* **What you have to do**
Scan the entries below and return each line that contains "immunohistochemistry".

-- Data shown follows --

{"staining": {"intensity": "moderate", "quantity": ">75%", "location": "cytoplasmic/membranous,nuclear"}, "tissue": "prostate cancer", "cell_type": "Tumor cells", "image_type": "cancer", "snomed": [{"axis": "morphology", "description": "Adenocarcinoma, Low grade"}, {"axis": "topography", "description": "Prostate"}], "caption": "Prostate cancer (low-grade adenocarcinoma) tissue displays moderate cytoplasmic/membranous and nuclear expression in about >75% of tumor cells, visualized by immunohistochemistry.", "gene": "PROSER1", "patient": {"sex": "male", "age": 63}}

-- Data shown concluded --
-- Data shown follows --

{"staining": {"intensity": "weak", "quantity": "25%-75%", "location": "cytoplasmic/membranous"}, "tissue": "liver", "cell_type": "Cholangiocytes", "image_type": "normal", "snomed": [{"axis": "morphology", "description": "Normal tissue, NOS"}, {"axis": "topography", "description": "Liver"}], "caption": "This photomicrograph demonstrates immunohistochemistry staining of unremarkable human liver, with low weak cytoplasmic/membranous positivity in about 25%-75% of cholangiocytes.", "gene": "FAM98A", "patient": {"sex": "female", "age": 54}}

-- Data shown concluded --
-- Data shown follows --

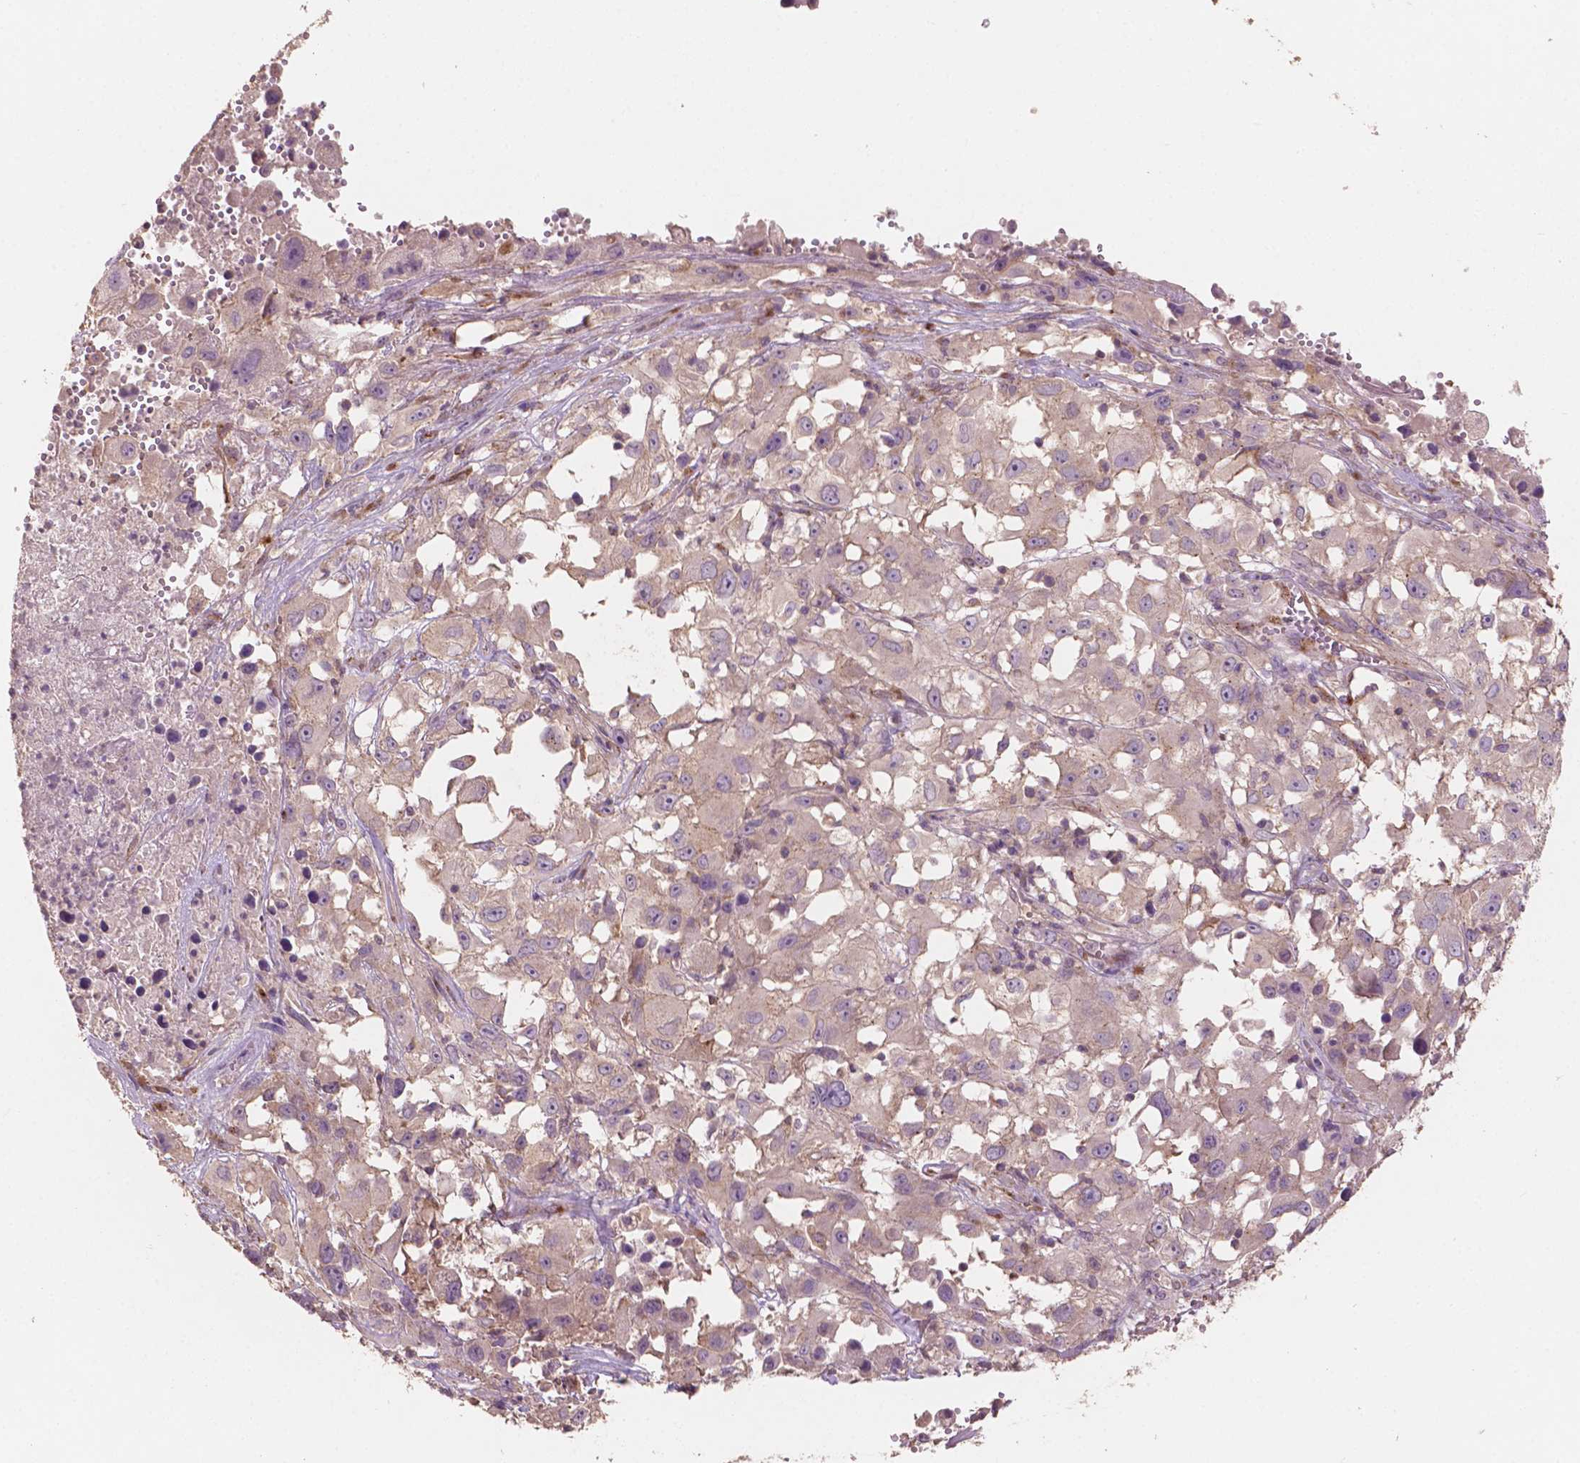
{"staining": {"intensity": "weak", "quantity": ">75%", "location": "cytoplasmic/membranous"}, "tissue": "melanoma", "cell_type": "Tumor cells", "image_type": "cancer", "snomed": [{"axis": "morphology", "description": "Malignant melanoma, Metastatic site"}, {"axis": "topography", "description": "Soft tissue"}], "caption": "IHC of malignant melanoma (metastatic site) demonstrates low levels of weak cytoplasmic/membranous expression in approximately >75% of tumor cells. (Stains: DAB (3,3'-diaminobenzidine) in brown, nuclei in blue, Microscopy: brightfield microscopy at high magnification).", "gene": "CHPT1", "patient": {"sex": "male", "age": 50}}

-- Data shown concluded --

* **Result of the task**
{"staining": {"intensity": "moderate", "quantity": ">75%", "location": "cytoplasmic/membranous,nuclear"}, "tissue": "prostate cancer", "cell_type": "Tumor cells", "image_type": "cancer", "snomed": [{"axis": "morphology", "description": "Adenocarcinoma, Low grade"}, {"axis": "topography", "description": "Prostate"}], "caption": "Prostate cancer (low-grade adenocarcinoma) tissue displays moderate cytoplasmic/membranous and nuclear expression in about >75% of tumor cells, visualized by immunohistochemistry.", "gene": "PROSER1", "patient": {"sex": "male", "age": 63}}
{"staining": {"intensity": "weak", "quantity": "25%-75%", "location": "cytoplasmic/membranous"}, "tissue": "liver", "cell_type": "Cholangiocytes", "image_type": "normal", "snomed": [{"axis": "morphology", "description": "Normal tissue, NOS"}, {"axis": "topography", "description": "Liver"}], "caption": "This photomicrograph demonstrates immunohistochemistry staining of unremarkable human liver, with low weak cytoplasmic/membranous positivity in about 25%-75% of cholangiocytes.", "gene": "FAM98A", "patient": {"sex": "female", "age": 54}}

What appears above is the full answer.